La loi Hadopi sera adoptée dans sa version la plus dure, la plus répressive. Il fallait s’en douter. Hier soir, après deux heures de débat, les députés et sénateurs présents à la CMP ont adopté la version définitive du projet de loi Création et Internet. Le texte définitif tel que modifié par la CMP est disponible en téléchargement (.pdf).

Le site Numerama a établit la liste de ce qui change par rapport à la version adoptée par l’Assemblée Nationale :

  • Les abonnés suspendus paieront leur abonnement pendant la période de suspension : la disposition qui faisait obligation aux FAI de détailler le prix de l’abonnement et de ne facturer que la partie liée aux services non suspendus (télévision et téléphonie) a été supprimée, sous la pression des FAI. Elle aurait ouvert la boîte de Pandore sur l’obligation de proposer des offres découplées, sans les services triple-play qui représentent la moitié de la facture mensuelle d’un internaute lambda ;
  • L’amnistie des P2Pistes a été supprimée.
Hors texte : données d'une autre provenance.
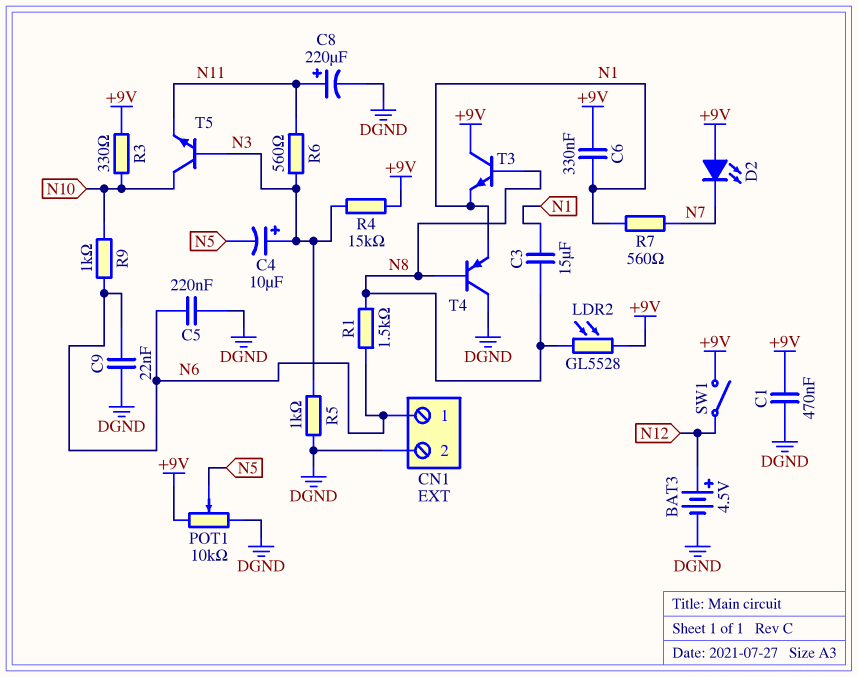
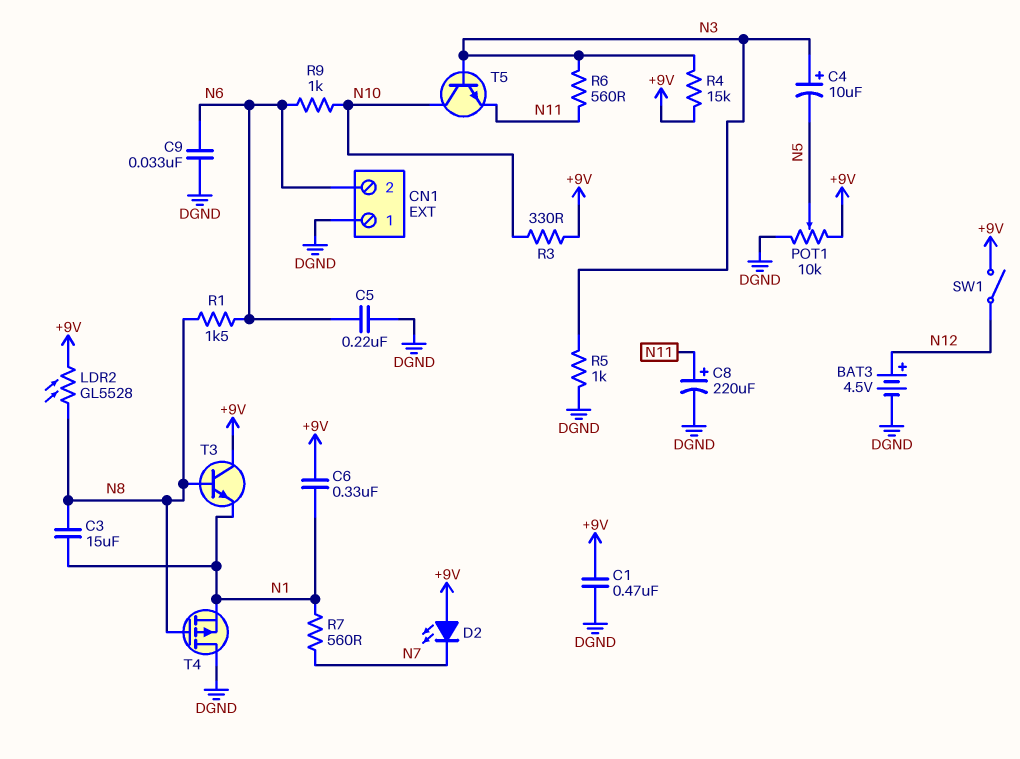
C9: 22nF (DGND, N6) -> 33nF (DGND, N6)
CN1 pin 1: N6 -> DGND
CN1 pin 2: DGND -> N6
T4: PNP (B N8, C DGND, E N1) -> PMOS (G N8, D DGND, S N1)

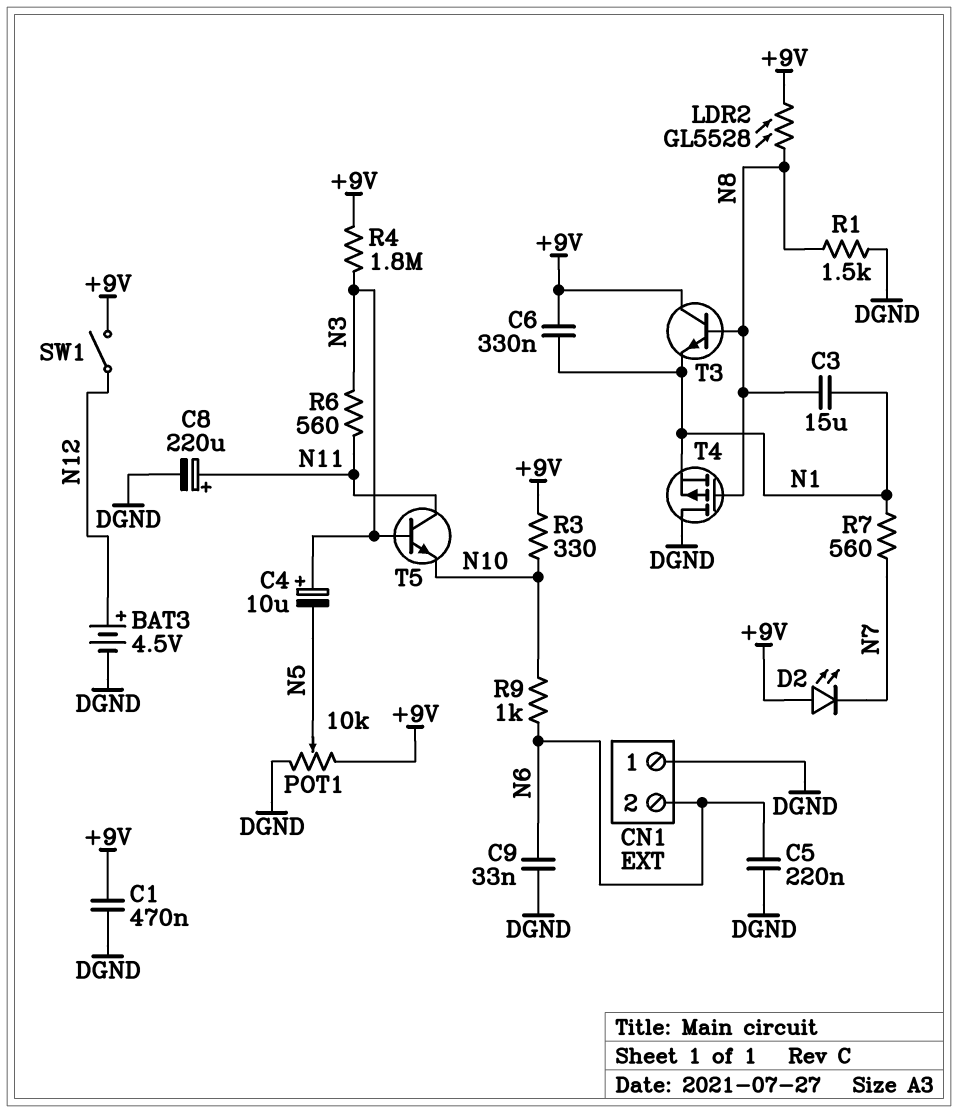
R1: 1.5k (N6, N8) -> 1.5k (DGND, N8)
R4: 15k (+9V, N3) -> 1.8M (+9V, N3)
R5: 1k (DGND, N3) -> none
T5: NPN (B N3, C N10, E N11) -> NPN (B N3, C N11, E N10)

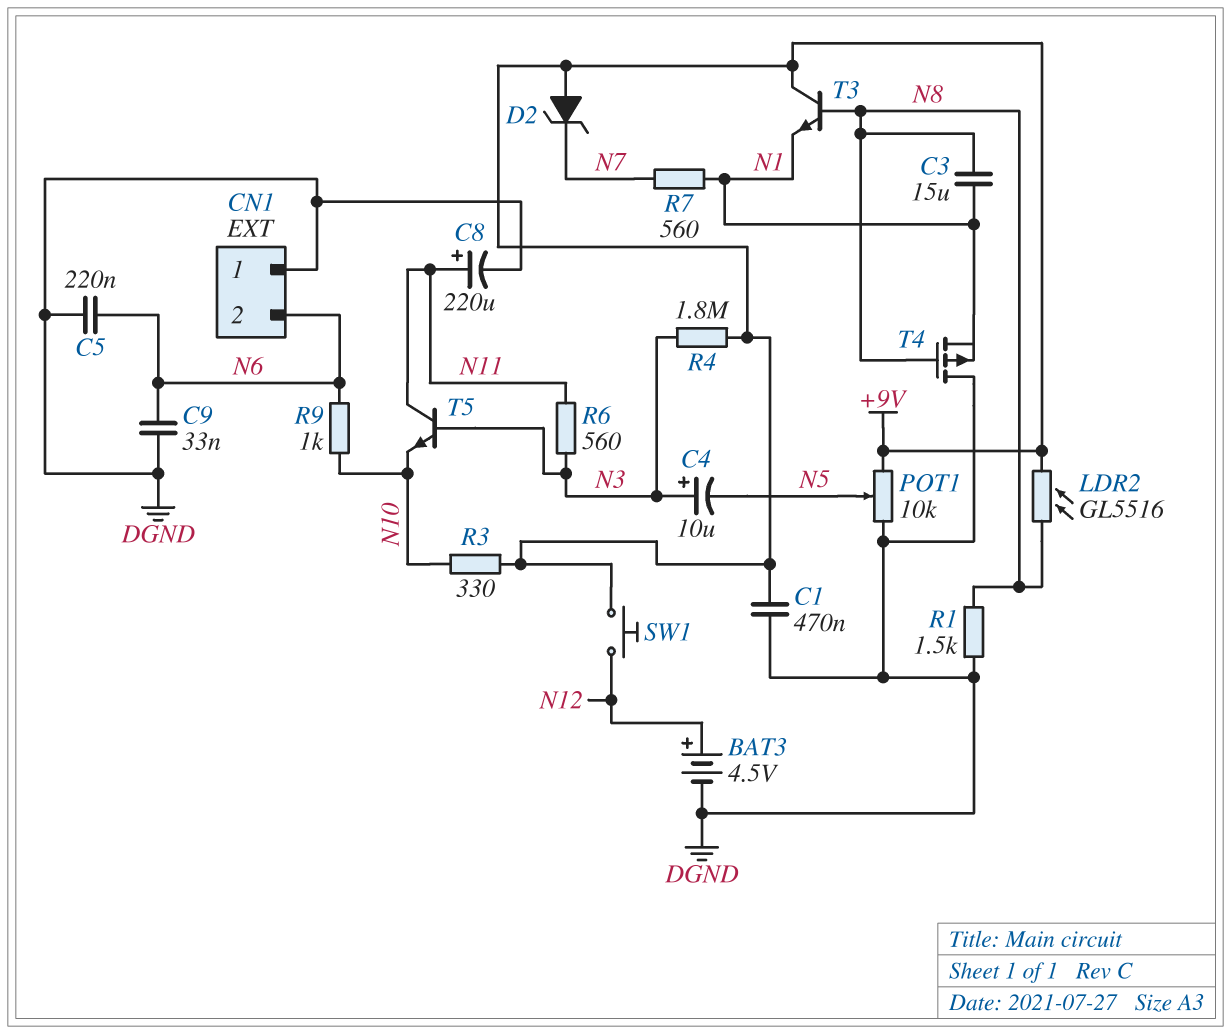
C6: 330nF (+9V, N1) -> none
D2: LED (A +9V, K N7) -> zener (A +9V, K N7)
LDR2: GL5528 (+9V, N8) -> GL5516 (+9V, N8)
SW1: switch (+9V, N12) -> button (+9V, N12)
Voté à la surprise générale, l’amendement qui amnistiait l’ensemble des téléchargements réalisés avant la mise en oeuvre de l’Hadopi a été supprimé. Il était de toute façon, selon notre analyse, inconstitutionnel ;
  • Le bridage des débits a été refusé. Conformément à la volonté des députés, la disposition introduite au Sénat qui permettait à l’Hadopi de demander la réduction du débit des lignes à Internet ou de la vitesse d’accès à certains services a été supprimée. Incompatible avec la neutralité du net, elle posait surtout de grandes difficultés techniques et juridiques dans sa mise en oeuvre. L’Hadopi devra donc, comme sanction, se contenter du choix entre la suspension de l’abonnement ou l’injonction à installer un logiciel de sécurisation.
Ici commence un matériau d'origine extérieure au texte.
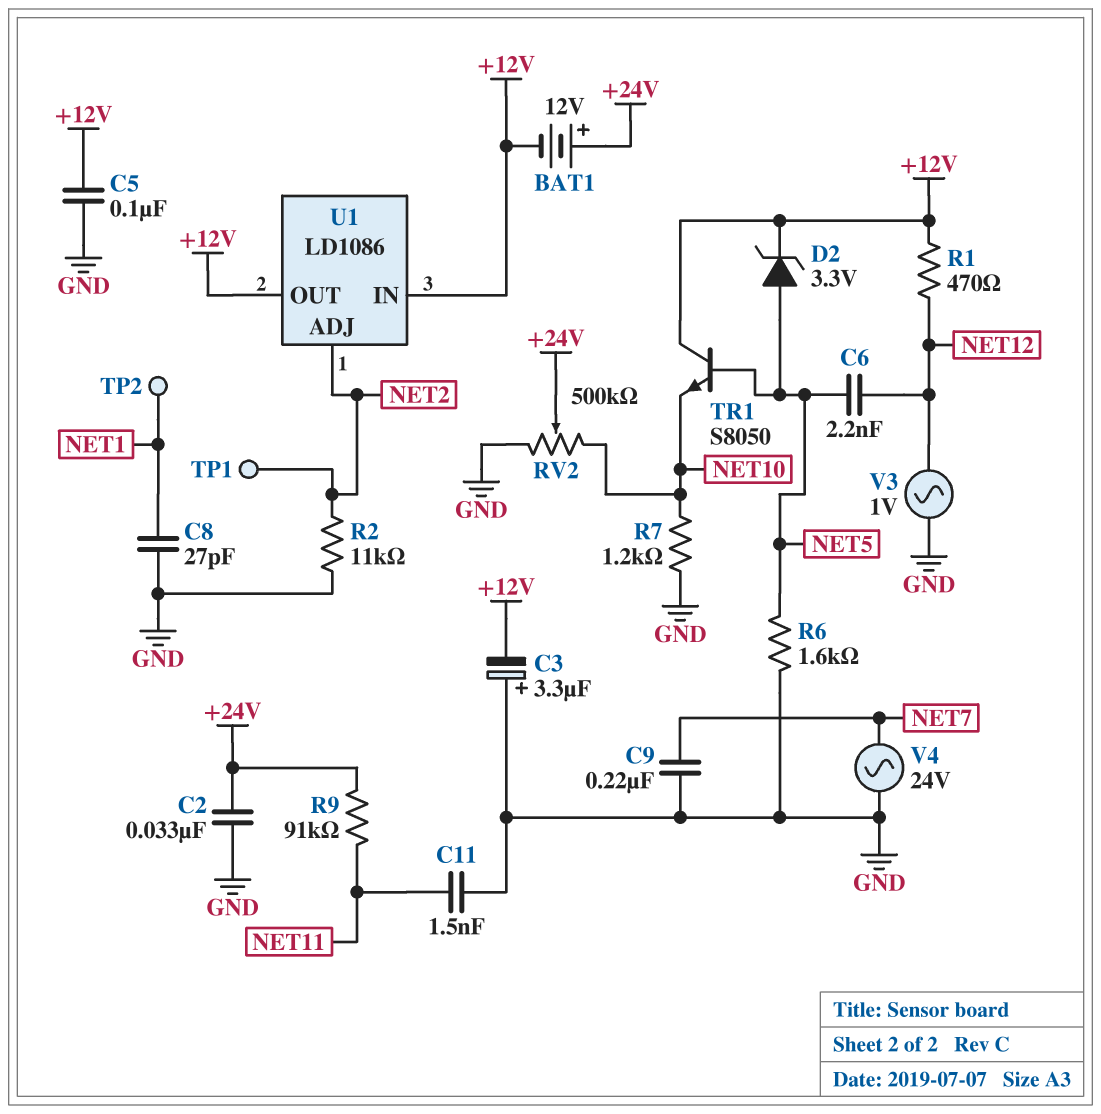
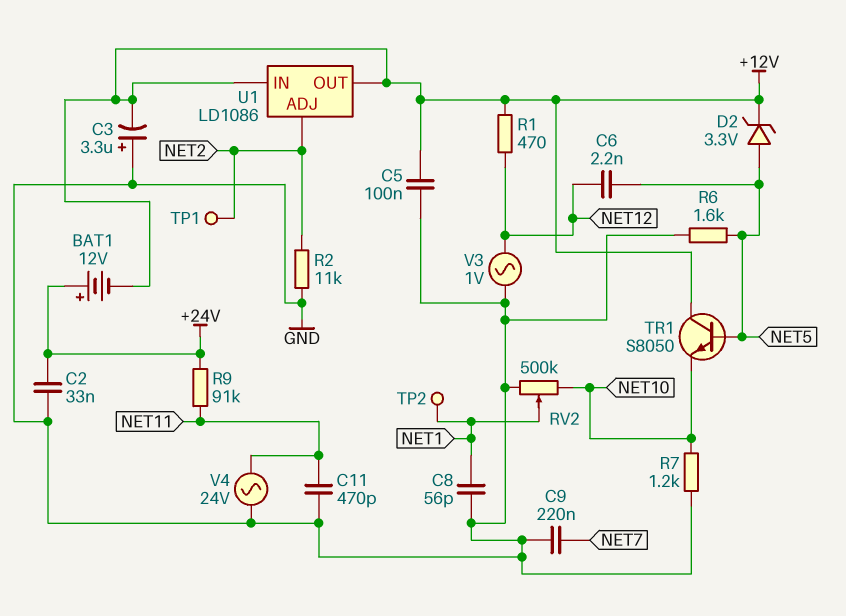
C8: 27pF (GND, NET1) -> 56pF (GND, NET1)
C11: 1.5nF (GND, NET11) -> 470pF (GND, NET11)
RV2: 500k (GND, NET10, wiper +24V) -> 500k (GND, NET10, wiper NET1)
V4: AC 24V (GND, NET7) -> AC 24V (GND, NET11)

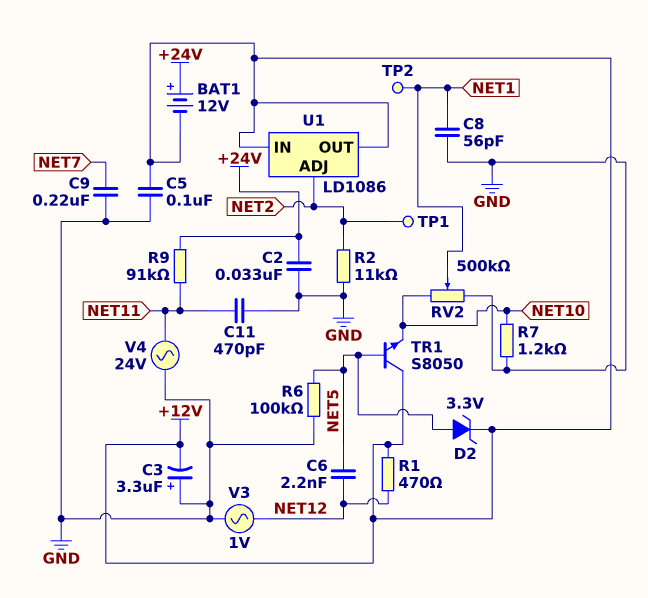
R6: 1.6k (GND, NET5) -> 100k (GND, NET5)

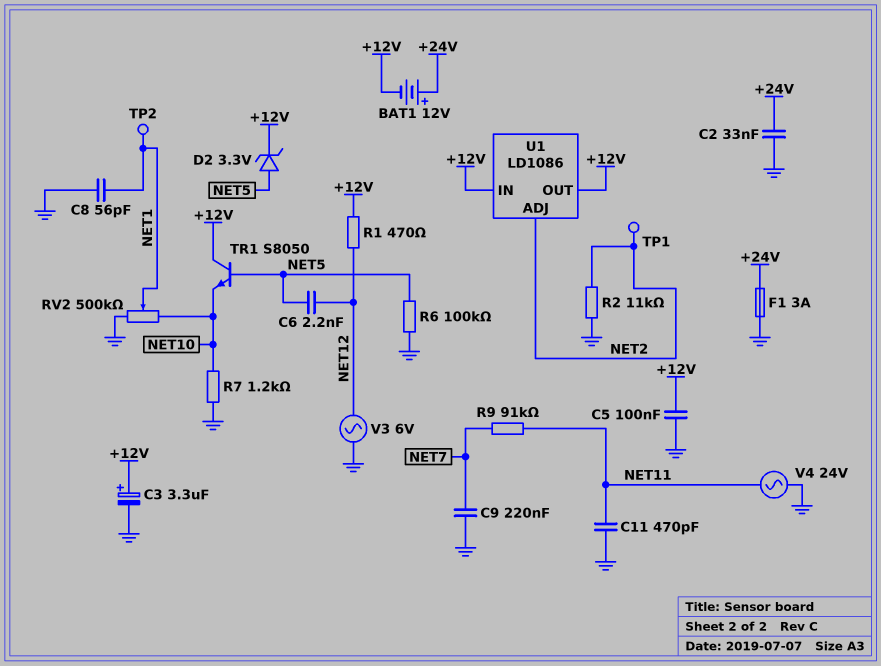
C3: 3.3uF (plus GND, minus +12V) -> 3.3uF (plus +12V, minus GND)
F1: none -> 3A (+24V, GND)
R9: 91k (+24V, NET11) -> 91k (NET7, NET11)
V3: AC 1V (GND, NET12) -> AC 6V (GND, NET12)

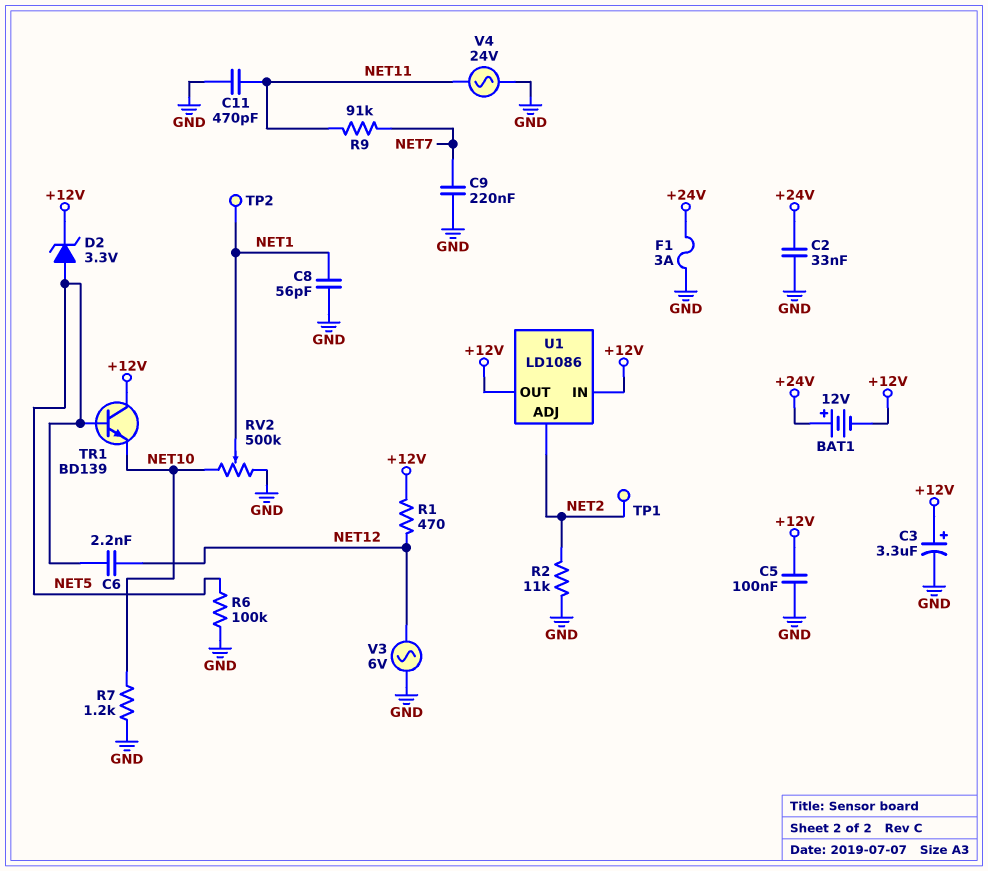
TR1: NPN S8050 (B NET5, C +12V, E NET10) -> NPN BD139 (B NET5, C +12V, E NET10)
  • Le Président de l’Hadopi sera élu. C’est anecdotique, mais c’est une victoire de l’opposition. Contrairement à ce qu’avaient voté les députés, le président de l’autorité administrative ne sera pas désigné par l’exécutif, mais bien élu parmi ses pairs.

Il fallait s’en douter, espérons que le recours devant le conseil constitutionnel fasse voler en éclats cette loi répréssive et rétrograde.